Work required:
Can you give all the records again without altering a single character?

Stored data:
= = = = =

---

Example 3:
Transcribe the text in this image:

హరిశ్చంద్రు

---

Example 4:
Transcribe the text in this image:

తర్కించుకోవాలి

= = = = =

Worked solution:
---

Example 3:
Transcribe the text in this image:

హరిశ్చంద్రు

---

Example 4:
Transcribe the text in this image:

తర్కించుకోవాలి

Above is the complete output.